Phoenix Taxis in Blyth set to switch over to electric cars

A TAXI firm in Northumberland aims to have most of its fleet of more than 100 cars running on electricity and hopes to install three public charging points.

Lee Stoves of Phoenix Taxis in Blyth, who are trialling the new Toyota Prius Hybrid
Lee Stoves of Phoenix Taxis in Blyth, who are trialling the new Toyota Prius Hybrid

A TAXI firm in Northumberland aims to have most of its fleet of more than 100 cars running on electricity and hopes to install three public charging points.

Phoenix Taxis, based in Blyth, is looking at upgrading most of its cars over the next five years to electric vehicles and is currently testing the new upgraded Toyota Prius to assess its suitability.

The new version, which will be released this year, has an extended all-electric capability on top of its hybrid feature.

Phoenix hopes to get a taxi licence agreement with Northumberland County Council as soon as possible so it can then put in an order for the new vehicles.

To go with the new cars, the firm has also put in an application for funding to install three electric charging points at its new headquarters, which will also be available for the public to use.

The application to Government-funded Charge Your Car (North Ltd) went in this week and the taxi firm will hear soon.

The move is the latest in Phoenix Taxis’ green agenda and follows around five years of building a fleet that predominantly runs on LPG (Liquid Petroleum Gas).

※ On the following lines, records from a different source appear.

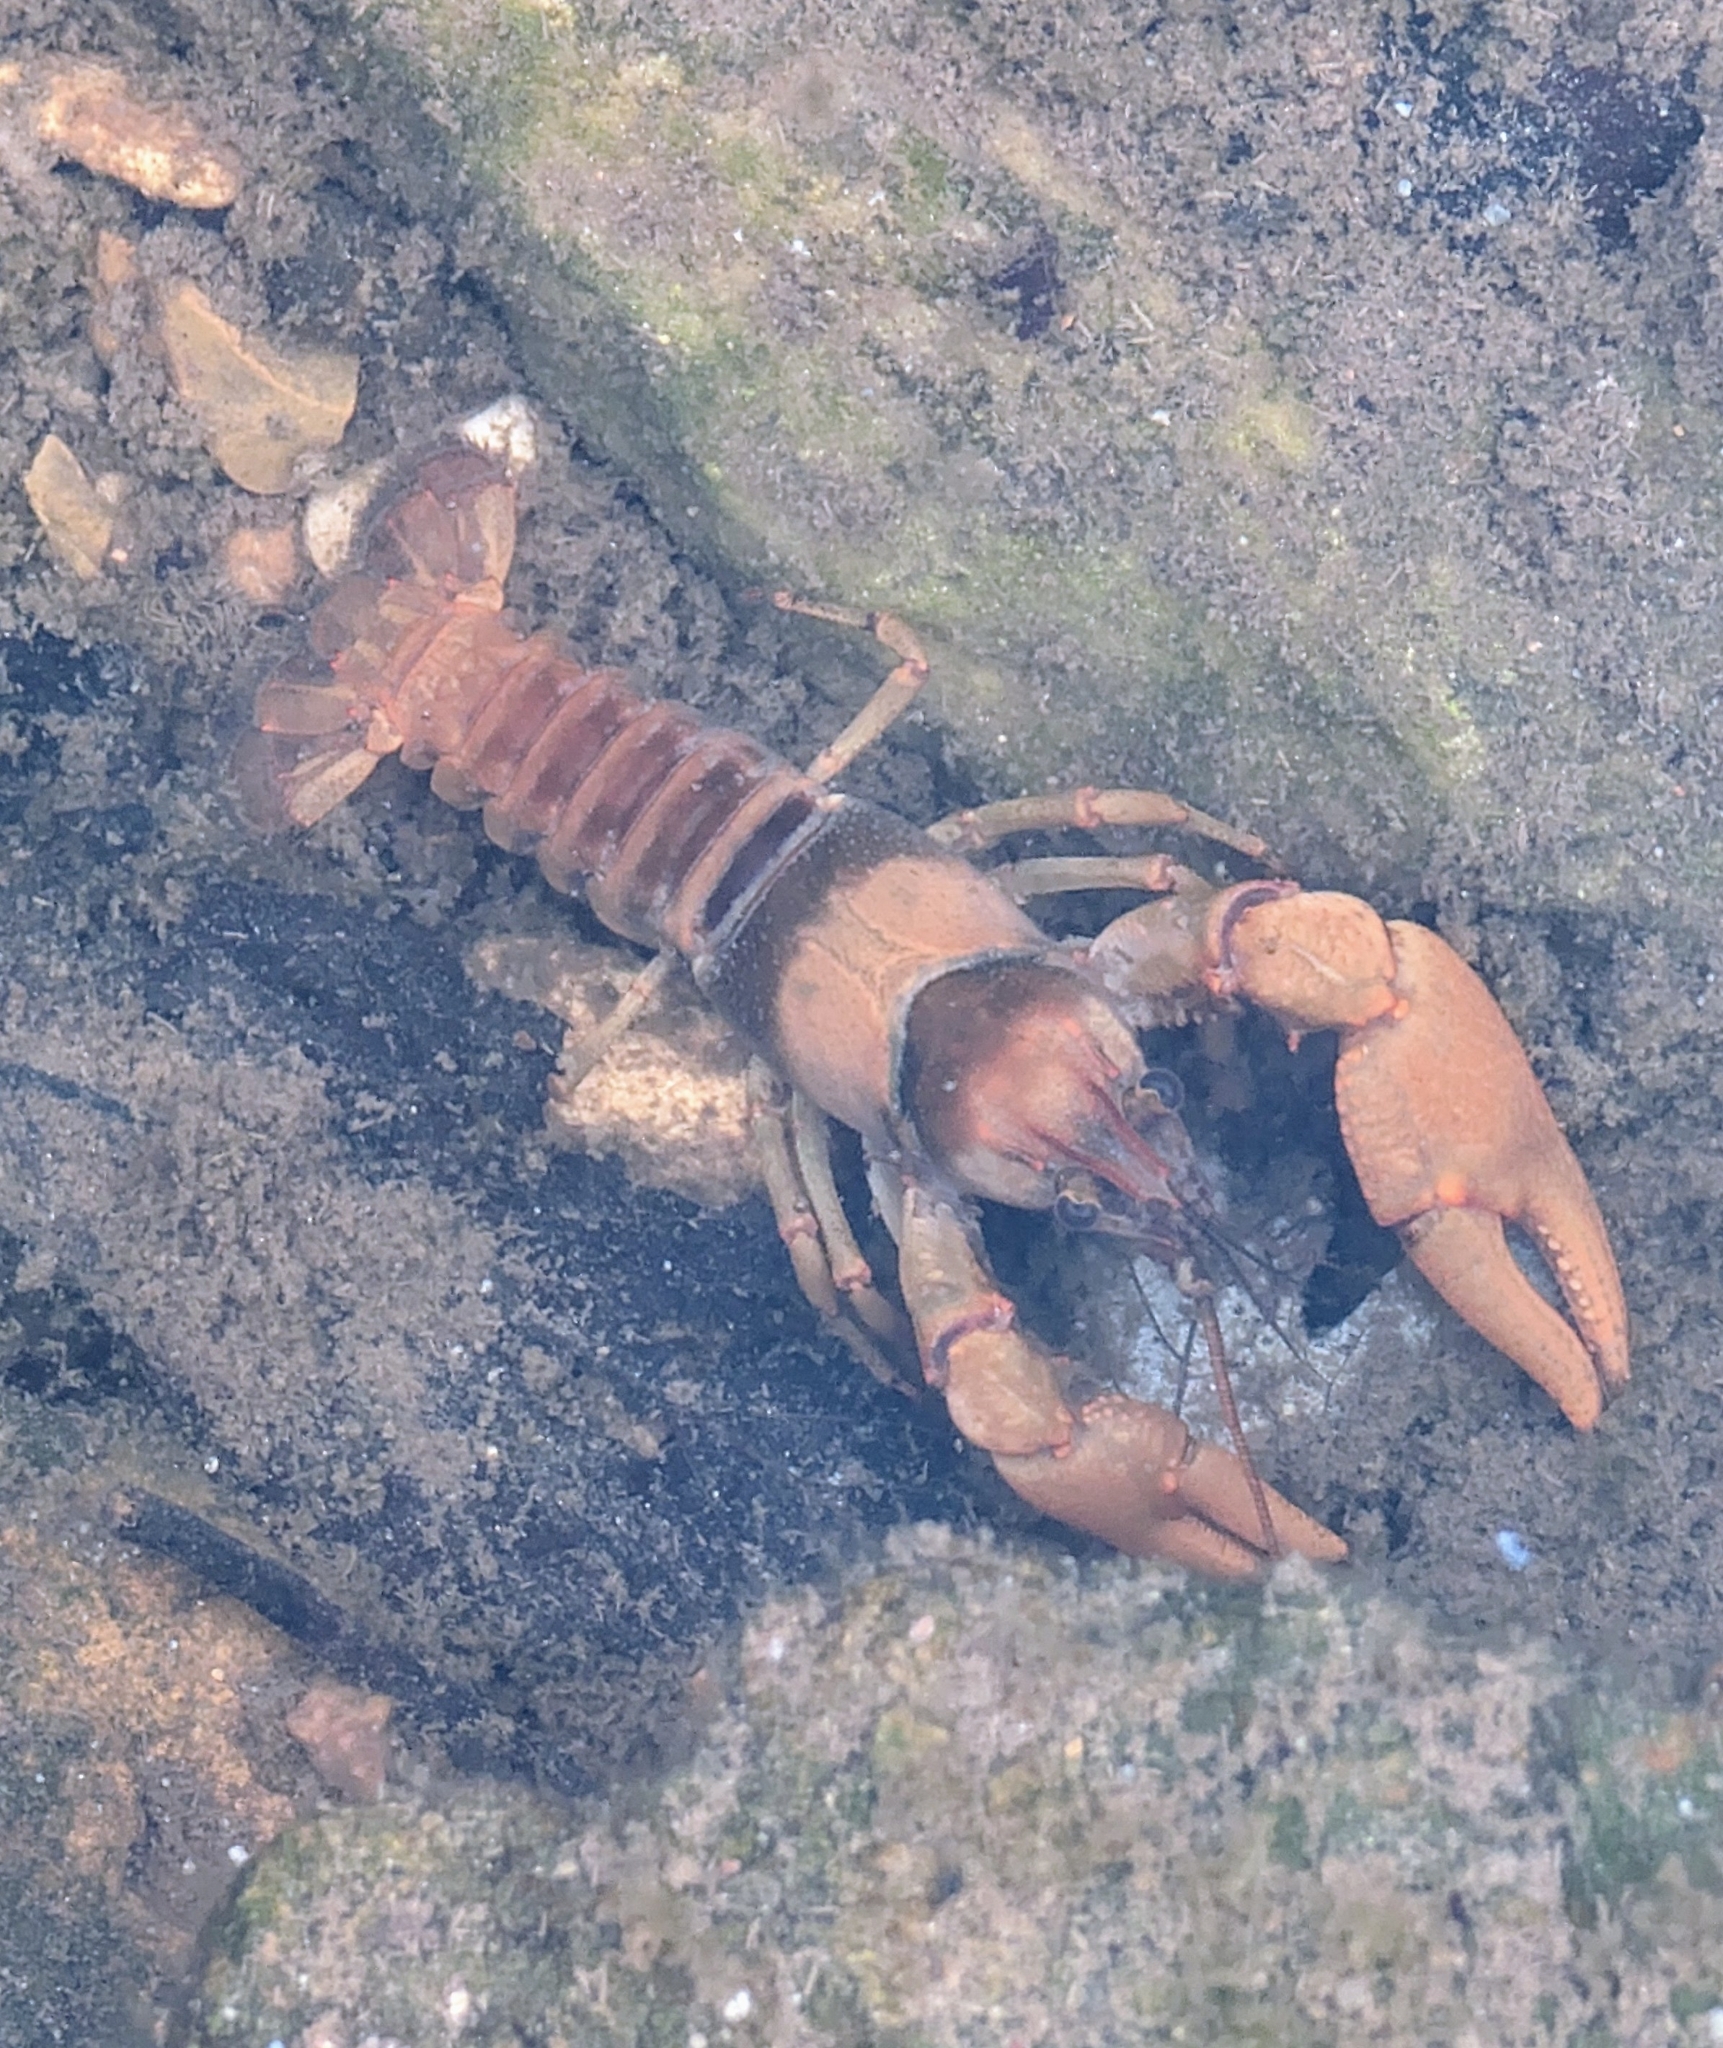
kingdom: Animalia
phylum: Arthropoda
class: Malacostraca
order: Decapoda
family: Cambaridae
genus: Faxonius
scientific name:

The company had put in an application with the council last year to run electric Nissan Leafs as taxis but the application was rejected as the cars were considered too small.

The company is moving to its new £150,000 base just outside Blyth next month, which is where the charging points would be installed as the next chapter in their green agenda.

Managing director Alex Hurst said: “My dad did this before me, because there was the cost of fuel and he saw a gap in the market in terms of environmentally friendly companies.

“A lot of our customers have got environmental concerns, and we’ve got business because we can offer them a service which lowers our carbon footprint and theirs as well. We’re pretty confident of getting the charging points funded. Unlike Newcastle, I don’t know of many in Northumberland, which is a shame.

“We’re very excited, because the Nissan Leaf was a very nice car but the council wouldn’t do it.”

The firm will wait to see if the council will licence the Prius, and if so, will look to put in an order for vehicles.

A spokeswoman for Charge Your Car (North Ltd) said it had received the application for charging points and, if they agreed to fund them, would then commission contractors to assess the location. One of the requirements of funding is that points are available for use by staff and visitors or by the general public.

A Northumberland County Council spokeswoman confirmed it had knocked back an application last year because the Nissan Leaf was too small.